Moreover, researchers are encouraged to explore robustness in different ways. In the present study, robustness was studied by introducing variability at the between-individual level (i.e., in each iteration a proportion of individuals were removed). However, future research could remove chunks of data within-individuals, or a combination of chunks of data within-individual and whole individuals (Epskamp, 2020).
Generalizability from Nomothetic to Idiographic Networks and Heterogeneity of Individual Networks
The generalizability analyses were markedly different depending on the γ parameter. The constrained model fit well for most individuals only when γ = 0.5. This good fit might be due to a similar data-generating mechanism across individuals (i.e., individuals share the same processes). Moreover, the results suggest that mlVAR models effectively capture and summarize these mechanisms. However, follow-up analyses suggests that the apparent goodness of fit for the constrained model might be spurious. In the constrained model, the effects of the nomothetic model were forced to assess their fit with each individual’s data, which may have resulted in false positives. This is suggested by the higher proportion of very small but significant effects (i.e., between − 0.05 and 0.05) in the constrained model. These effects likely would not have been significant without being forced. Including these effects was necessary to evaluate the generalizability of the nomothetic model to idiographic models, which might have artificially improved the constrained model’s fit, leading to an unfair comparison.

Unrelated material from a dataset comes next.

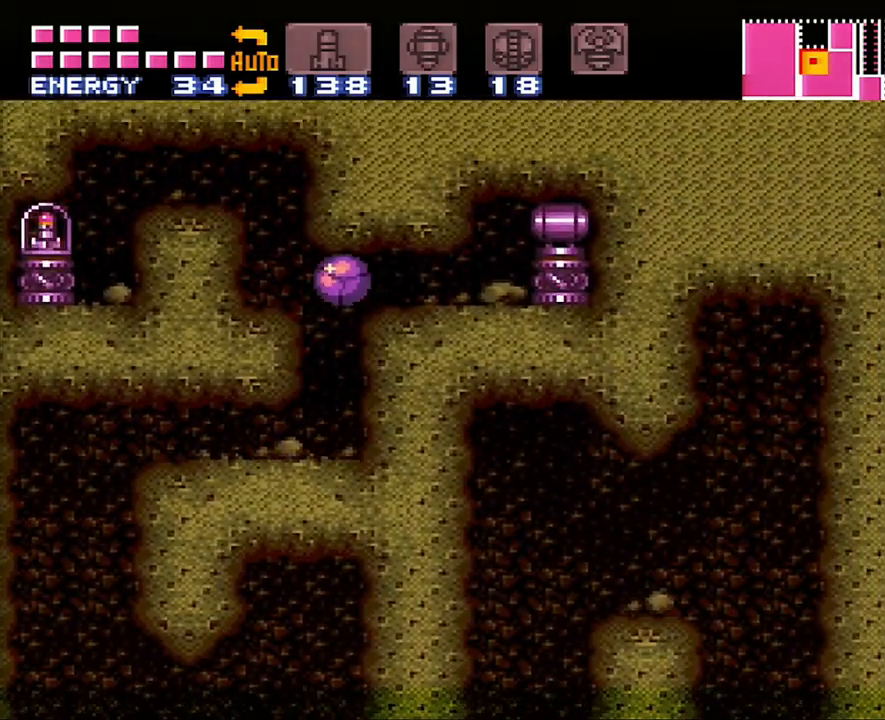
{"buttons": ["B", "DPAD_RIGHT"], "events": [[67, "Y", "down"], [217, "Y", "up"], [267, "B", "up"], [467, "B", "down"]]}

However, when γ = 0.25 and γ = 0, the constrained model did not fit well. This sensitivity is conceptually expected. Stronger regularization (higher γ) retains only the most robust edges—relations that tend to generalize across individuals—whereas weaker regularization (lower γ) allows weaker and more person-specific edges to enter the model. As a result, a higher γ emphasizes shared processes, while a lower γ increases apparent heterogeneity. Therefore, while the nomothetic model appears generalizable to most individuals, this is only the case at γ = 0.5. With lower γ values, the opposite holds—i.e., the nomothetic model does not generalize well.
Idiographic VAR models require sufficient time points to reliably estimate temporal and contemporaneous edges, especially when networks contain many nodes. Recent work (Zhang et al., 2025; Mansueto et al., 2023) has shown that models with 8–10 nodes may need considerably more than 200 observations to avoid overfitting and low power. Our idiographic models should therefore be interpreted cautiously. Because Goals 2a and 2b focused on relative differences between constrained and unconstrained networks—rather than precise estimation of individual edges—we emphasize that the results reflect patterns of model fit rather than exact edge values. However, as Zhang et al. (2025) note, predictive accuracy can still be limited when the number of datapoints is modest. Therefore, conclusions regarding heterogeneity (Goal 2a) and generalizability (Goal 2b) should be understood in light of this methodological constraint.

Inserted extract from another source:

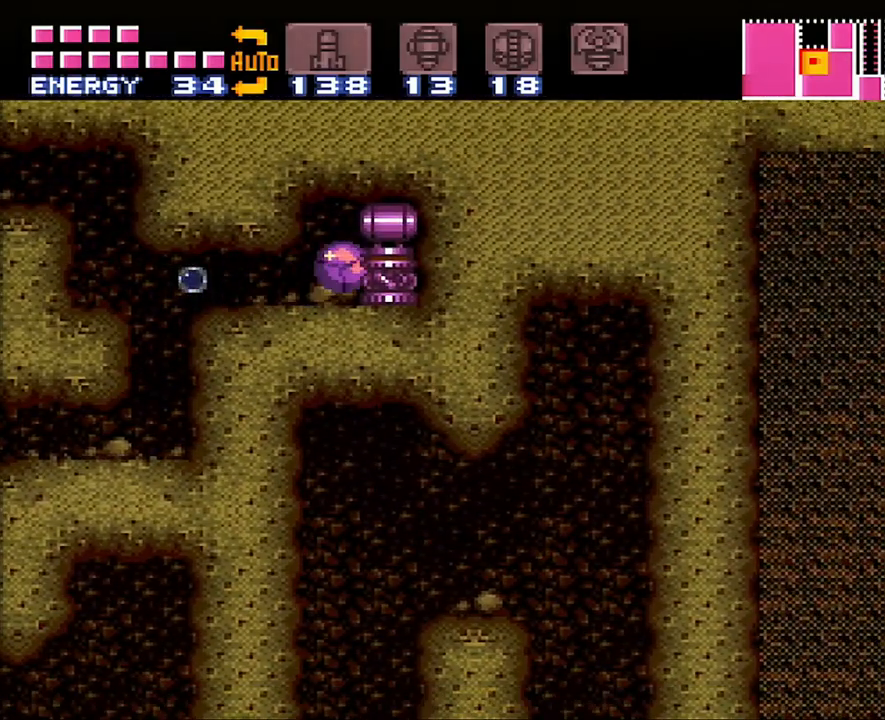
{"buttons": ["B", "DPAD_RIGHT"], "events": []}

The results of the heterogeneity analyses are in line with the generalizability analyses. While the majority of comparisons favoured the homogeneity model, a number of individuals displayed different network structures. This suggests inter-individual heterogeneity due to different data-generating mechanisms (i.e., individuals display different processes). Together with the generalizability results this suggests that while the nomothetic model was generalizable to most individuals at γ = 0.5, those individuals who were not well represented by this model may have differeddue to inter- individual heterogeneity. Notably, work on minimally sufficient sets of symptoms suggests that heterogeneity may partly reflect redundant pathways rather than truly distinct processes (Fisher, 2025). Future work could integrate this perspective into network modeling by identifying minimally sufficient sets of edges as a function of a clinical benchmark. This approach may reduce apparent heterogeneity and highlight core relations driving individual differences.

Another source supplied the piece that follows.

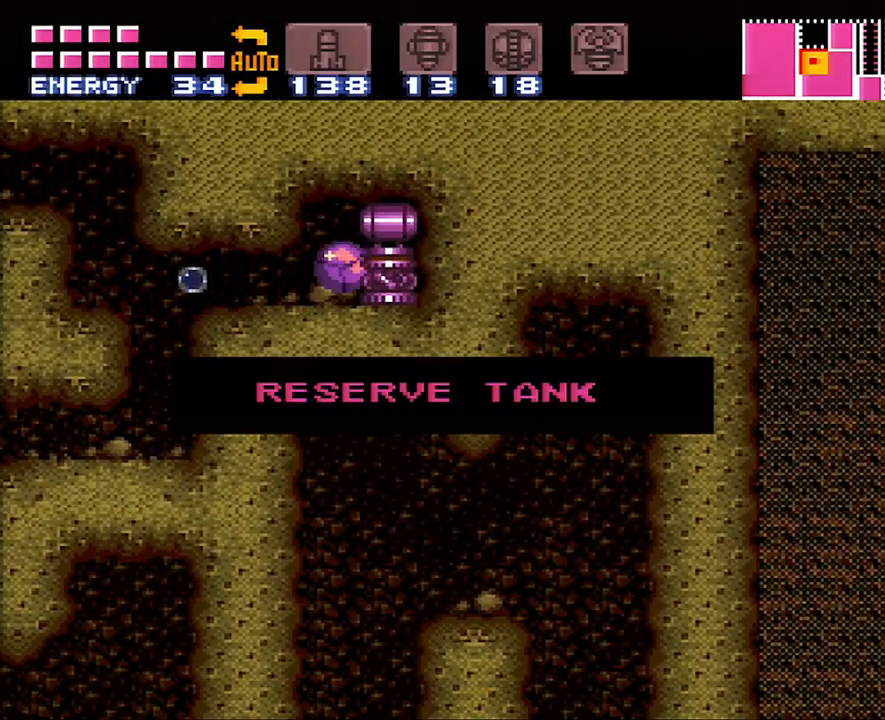
{"buttons": ["B", "DPAD_RIGHT"], "events": []}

A relevant avenue for future research is establishing a fairer comparison between the unconstrained and the constrained model. For example, this could be to take out the smallest effects in the constrained model until both the unconstrained and the constrained model have the same number of significant effects. However, it could be argued that with this approach the constrained model does not represent the true constrained model anymore. Alternatively, simulation studies could replicate the presented generalizability analyses with simulated data of individuals coming from the same model (homogeneous individuals) and from different models (heterogeneous individuals). Such a study would show what is the expected EBIC difference or what percentage of individuals display a better fit for each model when the sample is homogeneous and when the sample is heterogeneous. Based on these results it will be easier to draw conclusions if these analyses are applied to real data.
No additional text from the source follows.